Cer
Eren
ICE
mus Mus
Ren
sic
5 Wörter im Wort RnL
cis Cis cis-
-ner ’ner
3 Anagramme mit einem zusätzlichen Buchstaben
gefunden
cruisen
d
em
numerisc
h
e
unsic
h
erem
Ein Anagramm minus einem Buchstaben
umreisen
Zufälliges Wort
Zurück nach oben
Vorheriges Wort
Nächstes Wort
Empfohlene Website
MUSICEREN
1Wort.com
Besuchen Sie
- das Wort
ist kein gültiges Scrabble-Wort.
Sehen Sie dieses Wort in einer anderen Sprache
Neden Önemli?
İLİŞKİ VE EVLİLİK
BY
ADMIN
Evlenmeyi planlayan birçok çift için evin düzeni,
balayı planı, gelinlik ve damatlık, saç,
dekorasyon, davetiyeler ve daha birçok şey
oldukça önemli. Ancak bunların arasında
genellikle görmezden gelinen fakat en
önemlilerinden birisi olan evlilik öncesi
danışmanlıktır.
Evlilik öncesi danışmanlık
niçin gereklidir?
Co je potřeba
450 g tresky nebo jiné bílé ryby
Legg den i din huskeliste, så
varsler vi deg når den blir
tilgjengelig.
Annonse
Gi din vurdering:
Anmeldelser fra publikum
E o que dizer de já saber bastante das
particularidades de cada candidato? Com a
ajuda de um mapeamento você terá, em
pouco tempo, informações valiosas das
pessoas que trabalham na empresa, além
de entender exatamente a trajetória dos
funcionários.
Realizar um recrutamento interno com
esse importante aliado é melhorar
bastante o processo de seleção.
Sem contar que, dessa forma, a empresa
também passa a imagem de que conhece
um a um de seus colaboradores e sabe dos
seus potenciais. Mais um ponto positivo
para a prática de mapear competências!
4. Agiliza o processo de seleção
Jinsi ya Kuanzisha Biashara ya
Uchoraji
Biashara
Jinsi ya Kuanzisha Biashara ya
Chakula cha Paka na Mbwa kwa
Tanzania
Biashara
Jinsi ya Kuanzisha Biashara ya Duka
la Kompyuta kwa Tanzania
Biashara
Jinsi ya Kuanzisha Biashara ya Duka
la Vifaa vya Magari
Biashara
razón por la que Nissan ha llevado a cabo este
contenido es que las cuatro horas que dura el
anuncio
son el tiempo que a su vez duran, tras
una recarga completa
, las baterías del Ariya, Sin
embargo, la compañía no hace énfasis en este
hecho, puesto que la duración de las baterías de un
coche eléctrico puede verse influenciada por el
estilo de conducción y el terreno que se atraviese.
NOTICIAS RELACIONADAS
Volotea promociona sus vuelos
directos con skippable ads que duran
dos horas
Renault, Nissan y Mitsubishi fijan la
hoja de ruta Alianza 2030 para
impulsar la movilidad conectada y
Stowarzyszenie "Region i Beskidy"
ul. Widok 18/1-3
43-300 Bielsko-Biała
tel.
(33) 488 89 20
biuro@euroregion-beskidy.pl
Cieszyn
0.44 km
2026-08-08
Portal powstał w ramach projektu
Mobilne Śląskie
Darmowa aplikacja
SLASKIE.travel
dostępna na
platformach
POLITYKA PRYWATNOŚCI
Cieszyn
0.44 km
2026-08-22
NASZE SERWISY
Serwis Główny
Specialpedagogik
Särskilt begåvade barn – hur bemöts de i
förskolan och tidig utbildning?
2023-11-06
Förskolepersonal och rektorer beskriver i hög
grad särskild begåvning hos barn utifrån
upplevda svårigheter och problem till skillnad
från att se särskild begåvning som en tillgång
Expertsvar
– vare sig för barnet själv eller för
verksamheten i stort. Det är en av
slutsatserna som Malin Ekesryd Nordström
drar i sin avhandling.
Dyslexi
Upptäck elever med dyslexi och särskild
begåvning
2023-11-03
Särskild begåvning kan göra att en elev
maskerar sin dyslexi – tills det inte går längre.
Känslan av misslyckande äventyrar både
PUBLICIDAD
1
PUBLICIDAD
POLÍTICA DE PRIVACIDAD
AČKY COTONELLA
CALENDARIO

- **Exercise goal**: Reproduce verbatim the stretch of lines beginning with the one containing "Känslan av misslyckande äventyrar både" and ending at the close of the entries above.

- **Task output**:
Känslan av misslyckande äventyrar både
PUBLICIDAD
1
PUBLICIDAD
POLÍTICA DE PRIVACIDAD
AČKY COTONELLA
CALENDARIO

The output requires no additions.